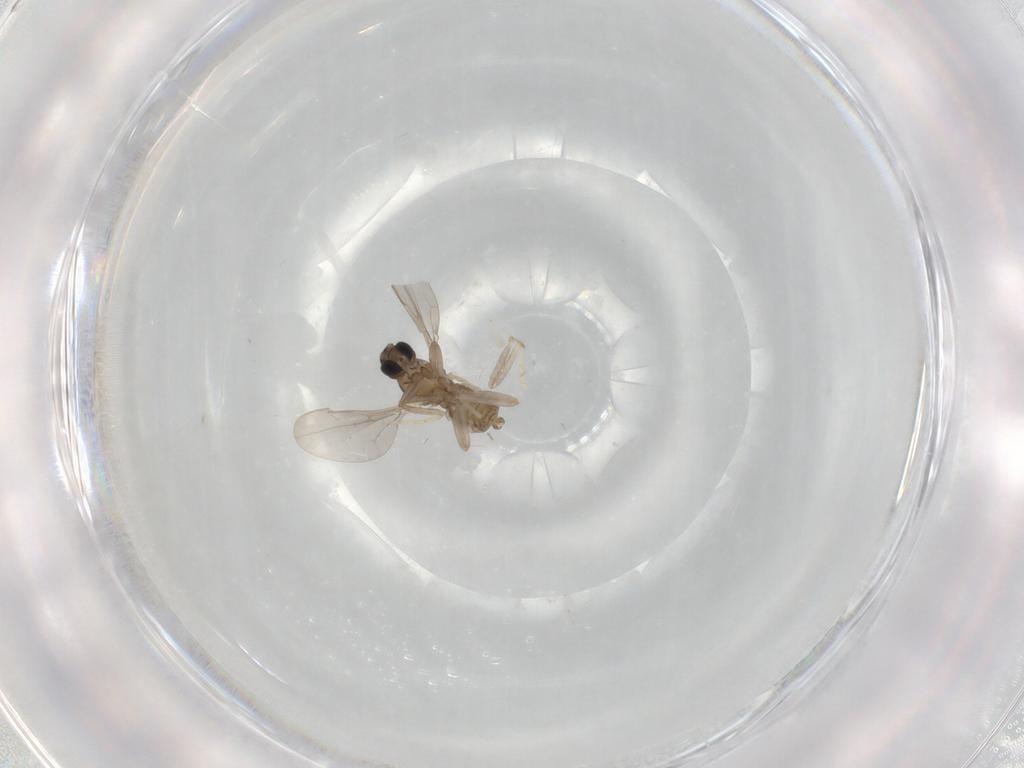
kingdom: Animalia
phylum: Arthropoda
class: Insecta
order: Diptera
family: Cecidomyiidae
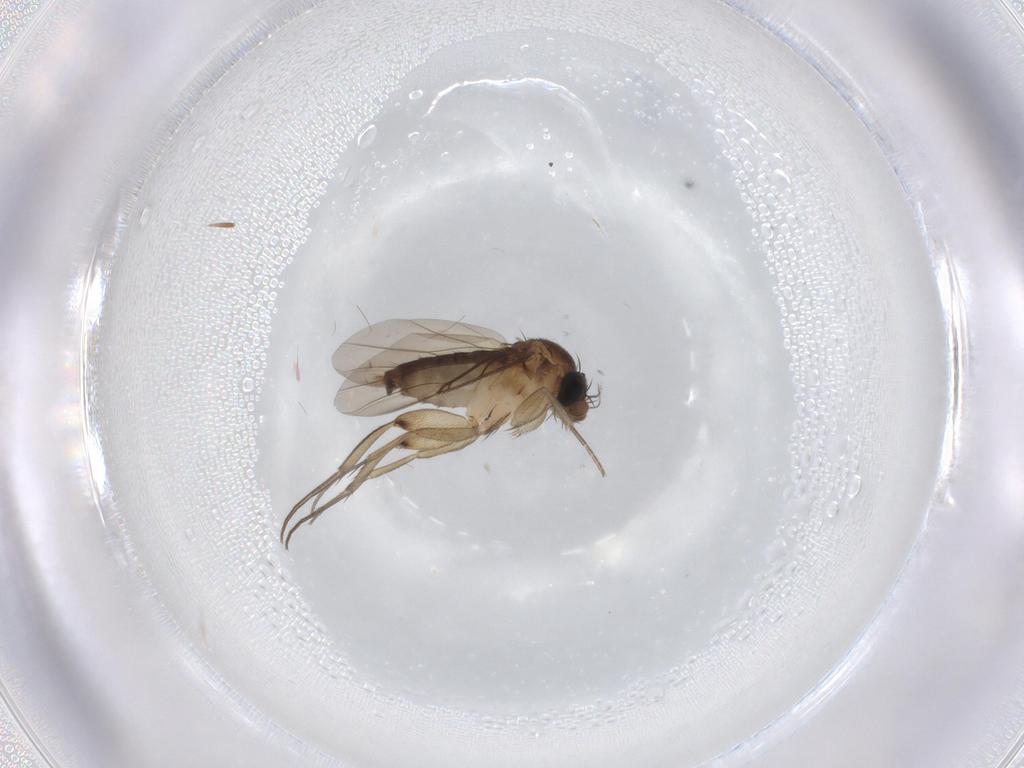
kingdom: Animalia
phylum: Arthropoda
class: Insecta
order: Diptera
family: Phoridae
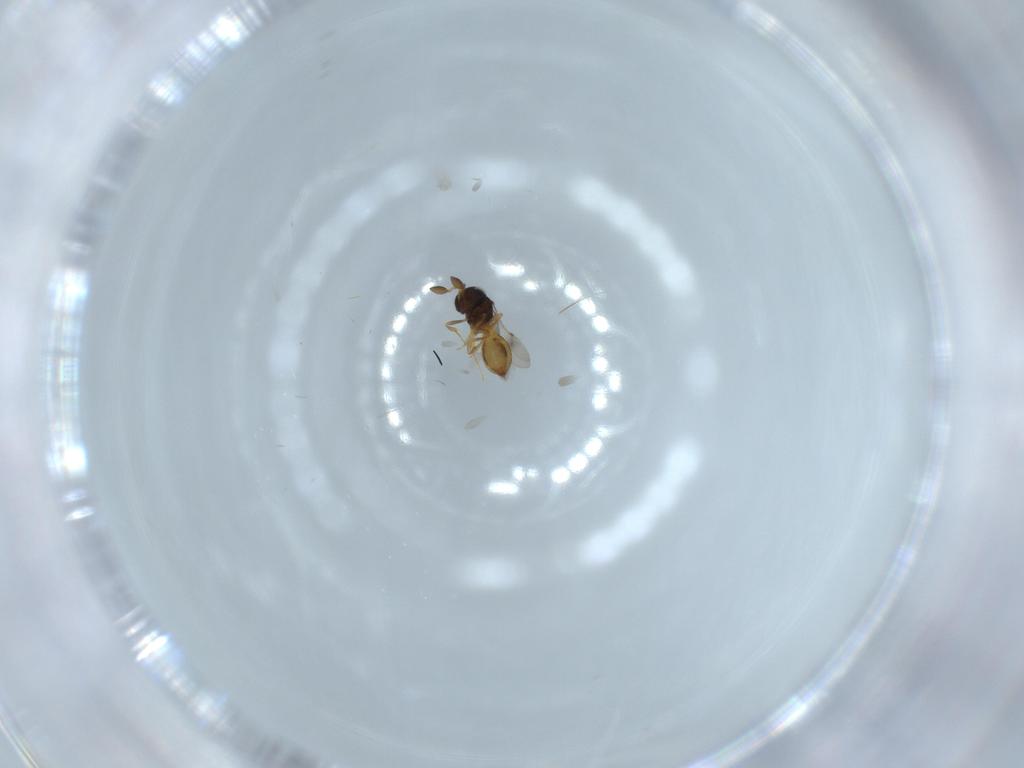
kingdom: Animalia
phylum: Arthropoda
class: Insecta
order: Hymenoptera
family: Scelionidae
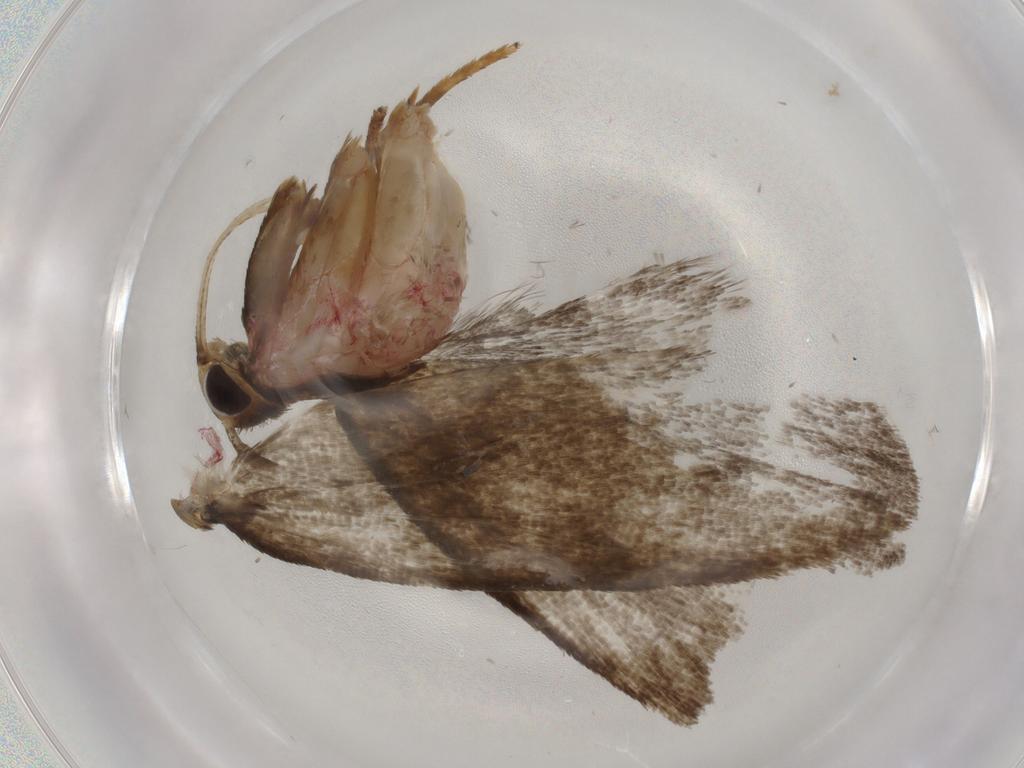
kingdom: Animalia
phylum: Arthropoda
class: Insecta
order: Lepidoptera
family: Autostichidae
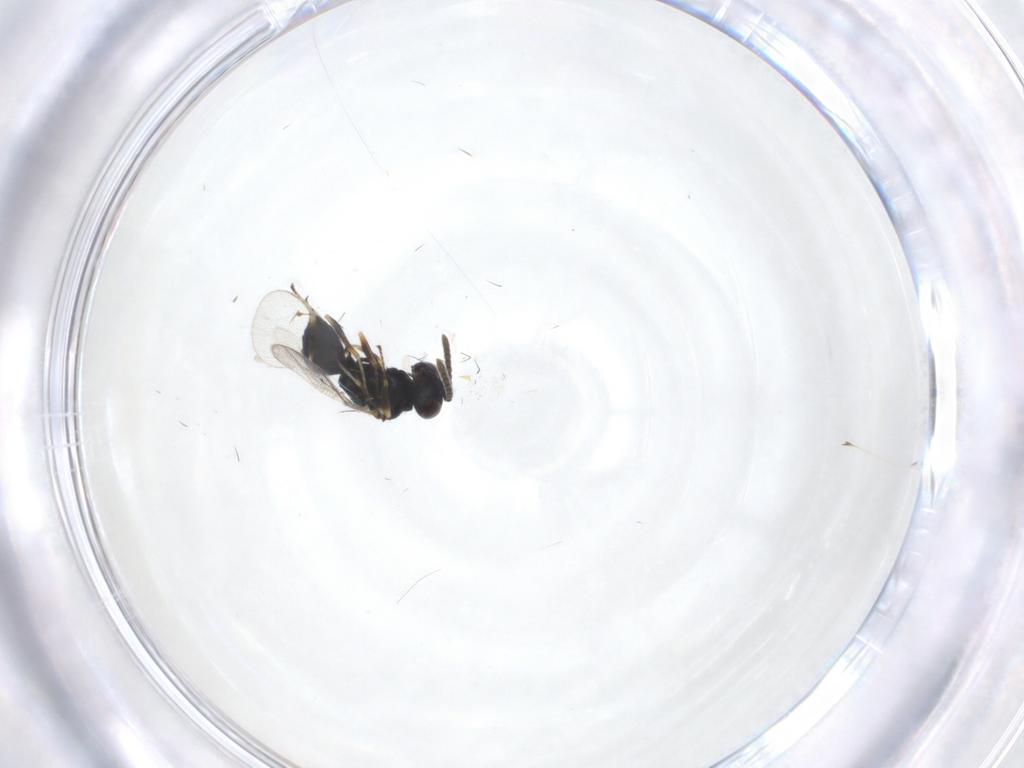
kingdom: Animalia
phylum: Arthropoda
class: Insecta
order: Hymenoptera
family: Pteromalidae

TASK STATEMENT: Copy out the lines above word for word, leaving out the pictures.

TASK SOLUTION:
kingdom: Animalia
phylum: Arthropoda
class: Insecta
order: Diptera
family: Cecidomyiidae
kingdom: Animalia
phylum: Arthropoda
class: Insecta
order: Diptera
family: Phoridae
kingdom: Animalia
phylum: Arthropoda
class: Insecta
order: Hymenoptera
family: Scelionidae
kingdom: Animalia
phylum: Arthropoda
class: Insecta
order: Lepidoptera
family: Autostichidae
kingdom: Animalia
phylum: Arthropoda
class: Insecta
order: Hymenoptera
family: Pteromalidae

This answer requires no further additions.